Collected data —

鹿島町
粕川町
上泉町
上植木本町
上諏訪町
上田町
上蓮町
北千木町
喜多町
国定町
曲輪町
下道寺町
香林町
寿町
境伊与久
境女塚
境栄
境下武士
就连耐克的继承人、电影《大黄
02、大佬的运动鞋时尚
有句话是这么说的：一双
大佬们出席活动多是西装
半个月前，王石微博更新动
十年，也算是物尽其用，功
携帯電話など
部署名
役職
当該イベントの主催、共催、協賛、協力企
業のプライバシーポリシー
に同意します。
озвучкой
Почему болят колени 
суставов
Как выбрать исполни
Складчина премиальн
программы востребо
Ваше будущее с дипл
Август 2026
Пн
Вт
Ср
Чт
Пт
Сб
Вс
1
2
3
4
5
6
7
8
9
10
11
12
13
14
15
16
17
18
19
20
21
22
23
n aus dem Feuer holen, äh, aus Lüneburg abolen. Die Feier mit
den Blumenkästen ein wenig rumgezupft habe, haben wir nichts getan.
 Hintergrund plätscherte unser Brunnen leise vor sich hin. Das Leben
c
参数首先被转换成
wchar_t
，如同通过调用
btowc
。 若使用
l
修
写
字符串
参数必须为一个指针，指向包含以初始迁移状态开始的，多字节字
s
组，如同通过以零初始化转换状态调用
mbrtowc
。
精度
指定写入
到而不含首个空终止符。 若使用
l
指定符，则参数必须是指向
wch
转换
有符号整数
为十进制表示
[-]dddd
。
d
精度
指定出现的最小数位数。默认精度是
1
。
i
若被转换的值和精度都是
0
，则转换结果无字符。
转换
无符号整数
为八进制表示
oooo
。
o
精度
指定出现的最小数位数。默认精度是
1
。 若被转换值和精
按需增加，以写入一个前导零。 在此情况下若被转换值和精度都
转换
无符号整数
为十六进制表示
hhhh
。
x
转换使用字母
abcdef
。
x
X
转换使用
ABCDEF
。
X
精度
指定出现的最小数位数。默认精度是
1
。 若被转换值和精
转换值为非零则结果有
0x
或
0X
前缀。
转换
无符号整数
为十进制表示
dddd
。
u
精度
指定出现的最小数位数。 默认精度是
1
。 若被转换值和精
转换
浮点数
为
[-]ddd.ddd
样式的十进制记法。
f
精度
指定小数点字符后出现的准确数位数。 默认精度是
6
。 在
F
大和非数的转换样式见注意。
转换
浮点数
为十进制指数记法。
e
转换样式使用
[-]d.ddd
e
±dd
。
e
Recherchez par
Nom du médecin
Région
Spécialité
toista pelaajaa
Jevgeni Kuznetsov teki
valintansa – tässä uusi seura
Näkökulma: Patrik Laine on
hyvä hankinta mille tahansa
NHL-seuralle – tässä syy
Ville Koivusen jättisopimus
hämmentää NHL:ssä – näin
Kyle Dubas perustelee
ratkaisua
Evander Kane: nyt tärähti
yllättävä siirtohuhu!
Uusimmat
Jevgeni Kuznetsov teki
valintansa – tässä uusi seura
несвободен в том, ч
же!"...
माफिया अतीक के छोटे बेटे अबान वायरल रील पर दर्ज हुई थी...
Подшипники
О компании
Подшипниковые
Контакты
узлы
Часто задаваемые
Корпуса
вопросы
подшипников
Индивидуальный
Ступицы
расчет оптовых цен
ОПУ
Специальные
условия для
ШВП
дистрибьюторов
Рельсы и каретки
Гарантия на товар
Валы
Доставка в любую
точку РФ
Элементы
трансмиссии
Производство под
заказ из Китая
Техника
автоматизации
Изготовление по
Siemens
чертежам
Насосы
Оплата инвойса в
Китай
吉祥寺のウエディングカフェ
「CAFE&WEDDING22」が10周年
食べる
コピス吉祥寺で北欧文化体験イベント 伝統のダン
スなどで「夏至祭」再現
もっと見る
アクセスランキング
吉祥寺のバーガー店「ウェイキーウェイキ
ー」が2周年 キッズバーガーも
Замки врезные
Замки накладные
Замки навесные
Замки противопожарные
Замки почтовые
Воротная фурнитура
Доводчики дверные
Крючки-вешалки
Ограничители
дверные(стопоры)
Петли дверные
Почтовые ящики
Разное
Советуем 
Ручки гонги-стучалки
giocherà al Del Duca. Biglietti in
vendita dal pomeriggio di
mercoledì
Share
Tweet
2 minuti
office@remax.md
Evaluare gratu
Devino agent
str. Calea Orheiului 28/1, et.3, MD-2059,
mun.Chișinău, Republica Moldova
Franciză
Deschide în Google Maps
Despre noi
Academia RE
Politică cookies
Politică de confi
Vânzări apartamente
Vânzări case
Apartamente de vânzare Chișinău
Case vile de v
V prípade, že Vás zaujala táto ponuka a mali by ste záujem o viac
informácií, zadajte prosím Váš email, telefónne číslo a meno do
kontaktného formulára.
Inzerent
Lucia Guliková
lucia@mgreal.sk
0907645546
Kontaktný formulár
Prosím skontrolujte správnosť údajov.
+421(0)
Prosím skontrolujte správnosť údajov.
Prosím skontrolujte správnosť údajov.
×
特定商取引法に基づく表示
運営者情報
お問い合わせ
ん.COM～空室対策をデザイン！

Exercise brief —
Go through the records and print each one exactly.

Result —
鹿島町
粕川町
上泉町
上植木本町
上諏訪町
上田町
上蓮町
北千木町
喜多町
国定町
曲輪町
下道寺町
香林町
寿町
境伊与久
境女塚
境栄
境下武士
就连耐克的继承人、电影《大黄
02、大佬的运动鞋时尚
有句话是这么说的：一双
大佬们出席活动多是西装
半个月前，王石微博更新动
十年，也算是物尽其用，功
携帯電話など
部署名
役職
当該イベントの主催、共催、協賛、協力企
業のプライバシーポリシー
に同意します。
озвучкой
Почему болят колени 
суставов
Как выбрать исполни
Складчина премиальн
программы востребо
Ваше будущее с дипл
Август 2026
Пн
Вт
Ср
Чт
Пт
Сб
Вс
1
2
3
4
5
6
7
8
9
10
11
12
13
14
15
16
17
18
19
20
21
22
23
n aus dem Feuer holen, äh, aus Lüneburg abolen. Die Feier mit
den Blumenkästen ein wenig rumgezupft habe, haben wir nichts getan.
 Hintergrund plätscherte unser Brunnen leise vor sich hin. Das Leben
c
参数首先被转换成
wchar_t
，如同通过调用
btowc
。 若使用
l
修
写
字符串
参数必须为一个指针，指向包含以初始迁移状态开始的，多字节字
s
组，如同通过以零初始化转换状态调用
mbrtowc
。
精度
指定写入
到而不含首个空终止符。 若使用
l
指定符，则参数必须是指向
wch
转换
有符号整数
为十进制表示
[-]dddd
。
d
精度
指定出现的最小数位数。默认精度是
1
。
i
若被转换的值和精度都是
0
，则转换结果无字符。
转换
无符号整数
为八进制表示
oooo
。
o
精度
指定出现的最小数位数。默认精度是
1
。 若被转换值和精
按需增加，以写入一个前导零。 在此情况下若被转换值和精度都
转换
无符号整数
为十六进制表示
hhhh
。
x
转换使用字母
abcdef
。
x
X
转换使用
ABCDEF
。
X
精度
指定出现的最小数位数。默认精度是
1
。 若被转换值和精
转换值为非零则结果有
0x
或
0X
前缀。
转换
无符号整数
为十进制表示
dddd
。
u
精度
指定出现的最小数位数。 默认精度是
1
。 若被转换值和精
转换
浮点数
为
[-]ddd.ddd
样式的十进制记法。
f
精度
指定小数点字符后出现的准确数位数。 默认精度是
6
。 在
F
大和非数的转换样式见注意。
转换
浮点数
为十进制指数记法。
e
转换样式使用
[-]d.ddd
e
±dd
。
e
Recherchez par
Nom du médecin
Région
Spécialité
toista pelaajaa
Jevgeni Kuznetsov teki
valintansa – tässä uusi seura
Näkökulma: Patrik Laine on
hyvä hankinta mille tahansa
NHL-seuralle – tässä syy
Ville Koivusen jättisopimus
hämmentää NHL:ssä – näin
Kyle Dubas perustelee
ratkaisua
Evander Kane: nyt tärähti
yllättävä siirtohuhu!
Uusimmat
Jevgeni Kuznetsov teki
valintansa – tässä uusi seura
несвободен в том, ч
же!"...
माफिया अतीक के छोटे बेटे अबान वायरल रील पर दर्ज हुई थी...
Подшипники
О компании
Подшипниковые
Контакты
узлы
Часто задаваемые
Корпуса
вопросы
подшипников
Индивидуальный
Ступицы
расчет оптовых цен
ОПУ
Специальные
условия для
ШВП
дистрибьюторов
Рельсы и каретки
Гарантия на товар
Валы
Доставка в любую
точку РФ
Элементы
трансмиссии
Производство под
заказ из Китая
Техника
автоматизации
Изготовление по
Siemens
чертежам
Насосы
Оплата инвойса в
Китай
吉祥寺のウエディングカフェ
「CAFE&WEDDING22」が10周年
食べる
コピス吉祥寺で北欧文化体験イベント 伝統のダン
スなどで「夏至祭」再現
もっと見る
アクセスランキング
吉祥寺のバーガー店「ウェイキーウェイキ
ー」が2周年 キッズバーガーも
Замки врезные
Замки накладные
Замки навесные
Замки противопожарные
Замки почтовые
Воротная фурнитура
Доводчики дверные
Крючки-вешалки
Ограничители
дверные(стопоры)
Петли дверные
Почтовые ящики
Разное
Советуем 
Ручки гонги-стучалки
giocherà al Del Duca. Biglietti in
vendita dal pomeriggio di
mercoledì
Share
Tweet
2 minuti
office@remax.md
Evaluare gratu
Devino agent
str. Calea Orheiului 28/1, et.3, MD-2059,
mun.Chișinău, Republica Moldova
Franciză
Deschide în Google Maps
Despre noi
Academia RE
Politică cookies
Politică de confi
Vânzări apartamente
Vânzări case
Apartamente de vânzare Chișinău
Case vile de v
V prípade, že Vás zaujala táto ponuka a mali by ste záujem o viac
informácií, zadajte prosím Váš email, telefónne číslo a meno do
kontaktného formulára.
Inzerent
Lucia Guliková
lucia@mgreal.sk
0907645546
Kontaktný formulár
Prosím skontrolujte správnosť údajov.
+421(0)
Prosím skontrolujte správnosť údajov.
Prosím skontrolujte správnosť údajov.
×
特定商取引法に基づく表示
運営者情報
お問い合わせ
ん.COM～空室対策をデザイン！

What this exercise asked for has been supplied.